Within this general scope, more specific project ideas:
- A review and critique of the MIT leukemia study (Golub et al). This should include
some original data analysis as well as discussion of the goals, methods and results in the
paper. This study uses a specific methods of screening genes to select a set for
the follow-on analysis. You might reanalyse using some of the methods from the class.
- A review and critique of one of the other papers on the web site here, or another
you have identified (and have approved for this purpose by the instructors), with
original data analysis and exploration, as mentioned above.
- Further exploration of breast cancer data set. Exploration of relationships among
smallish subsets of genes found "interesting" in connection with ER or Nodal status,
using regression methods as explored in class. Development of these methods for each of,
say, a set of 30 or 40 such genes using regression variable selection. Development of
graphical "network" representation of results. Some web/literaure search to identify
information on genes in selected group to provide plausible biological rationales for
any empirical findings.
- As above, exploring the MIT leukemia data. Identify subsets of genes (say 50 or 100)
implicated in ALL/AML distinction, via raw correlations. Explore regression models to
describe/explain variation in expression levels of the most highly related gene, and
then all in a smaller subset of, say, 40 or so. Explore similar issues as described
above in breast cancer study.
- As above, using one of the other course data sets, your own or a colleagues data,
or other data from public/web resources, depending on your interests.
- As above, using SVD/PCA decompositions to identify smaller subsets of genes
that score most highly (positive or negative) on factor loadings. For example,
with breast cancer, the 6th factor in the full data set is most highly related to
the ER discrimination. What about the other factors? For example, factor 2? Look
at highly weighted genes on factor 2. Explore regression models to understand
the empirical realtionships, as above.
- Binary regression model analyses of breast cancer nodal status, or revised
analyses of ER status using different methods to select subsets of genes.
What results do you get using all the data? Other ways of "throwing out genes"
before you fit the model?
- Binary regression model analyses of MIT leukemia data to explore models
that discriminate ALL/AML leukemias. Again, gene subset selection is up to you.
What results do yo get using all the data? Other ways of "throwing out genes"
before you fit the model?
- Related analyses of E2F data.
- Use of SVD/PCA analysis methods to try to identify clusters of genes implicated
in the cell cycle data.
- Exploration of any of the above data sets, and using selected subsets of
genes, using either Matlab clustering via k-means or some of the commercial
software packages for clustering. Example questions include: what genes
are grouped together in clustering breast cancer data, and how do the clusters
compare with results from SVD/PCA analyes? Do we find an "ER" cluster? What
else shows up? How does selection of subsets of genes affect this?
- Bayesian networks/graphical models. Development of custom software to
build Bayes nets (sets of regression models, exactly as explored in class)
for subsets of genes. May address the issue of modelling genes "expressed"
versus "unexpressed." There is software (in Matlab and other tools) out there
on the web for some simpler graphical models. Biological interpretation and
identification of know relationships among genes?
- Other topics can be suggested and will be OK once approved by instructors.

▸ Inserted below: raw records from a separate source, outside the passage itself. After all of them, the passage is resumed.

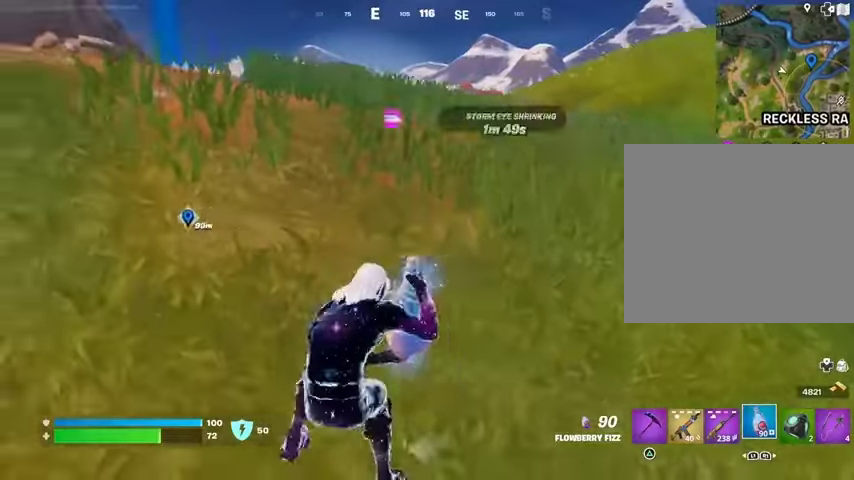
{"buttons": ["R2"], "left_stick": "left", "right_stick": "center", "events": []}
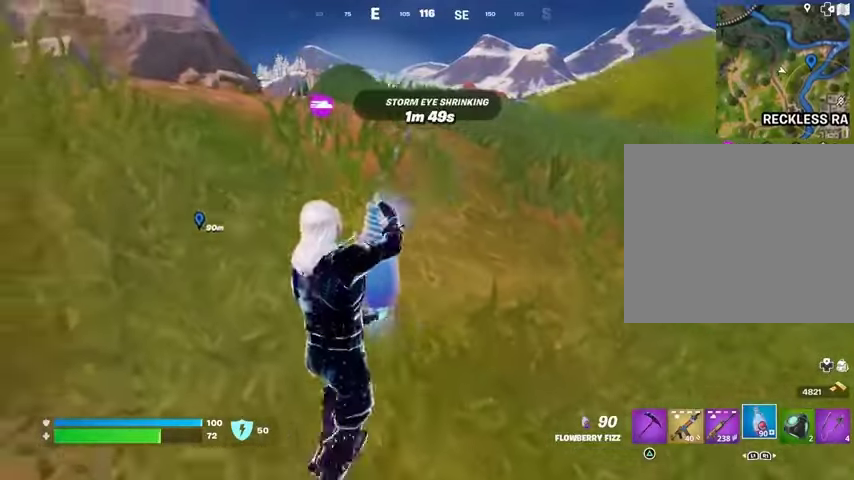
{"buttons": ["R2"], "left_stick": "up", "right_stick": "center", "events": [[300, "left_stick", "up"]]}
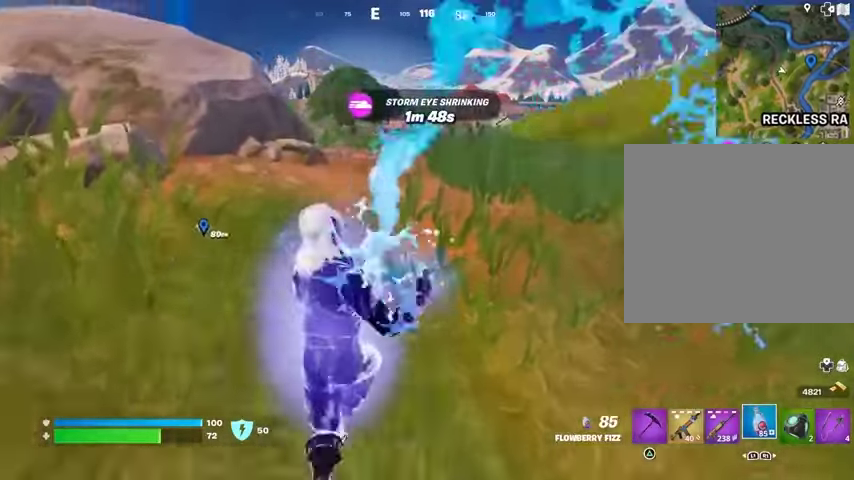
{"buttons": ["R2"], "left_stick": "up", "right_stick": "center", "events": []}
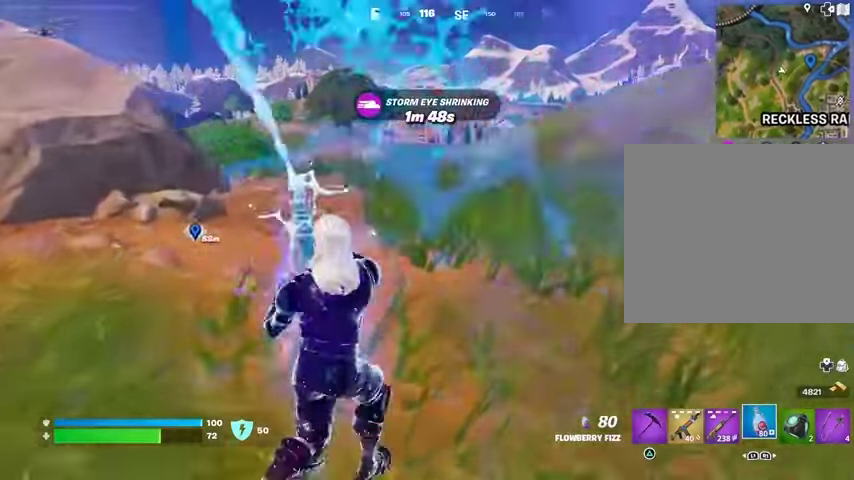
{"buttons": [], "left_stick": "up", "right_stick": "center", "events": [[33, "L3", "down"], [67, "R2", "up"], [100, "L3", "up"], [233, "CROSS", "down"], [300, "CROSS", "up"]]}
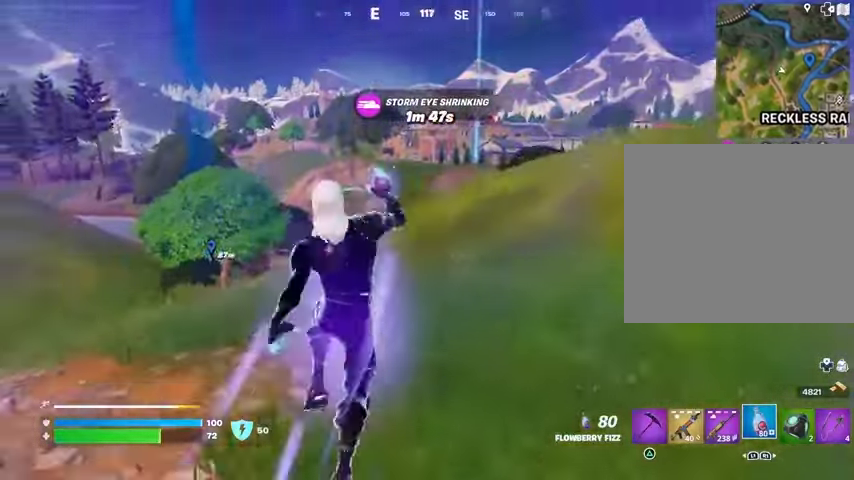
{"buttons": [], "left_stick": "up", "right_stick": "center", "events": []}
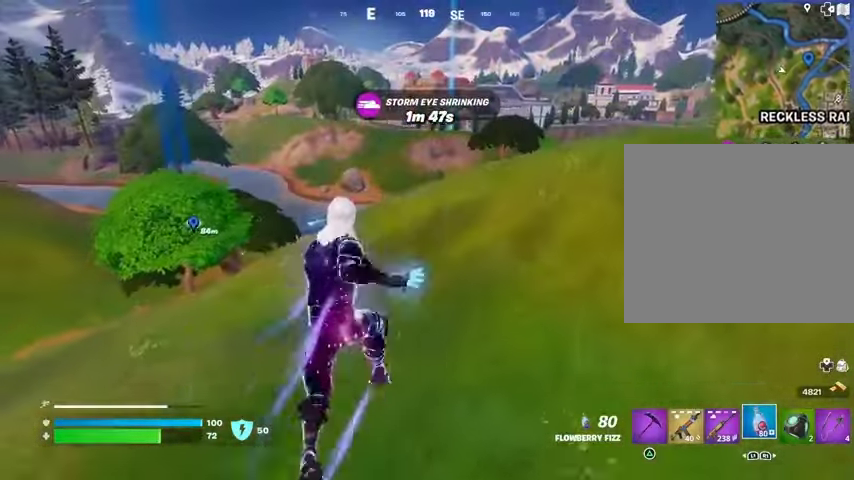
{"buttons": [], "left_stick": "up", "right_stick": "center", "events": [[400, "L1", "down"], [433, "L1", "up"]]}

Report: Your final report will be handed in for assessment at the end
of semester. It should be no more than 10 pages long, with additional material in appendices
that will likely include a lot of graphs summarising various analyses, among other
things. The report should be written as a scientific document: one paragraph abstract
summarising the work, a short introductory section describing the data, problem
context and goals, a section describing the work you performed, in detail, and
the computational and statistical aspects, a section describing the results and
any biological interpretations, a short final section identifying aspects of the
work that might be improved or extended, and the appendices.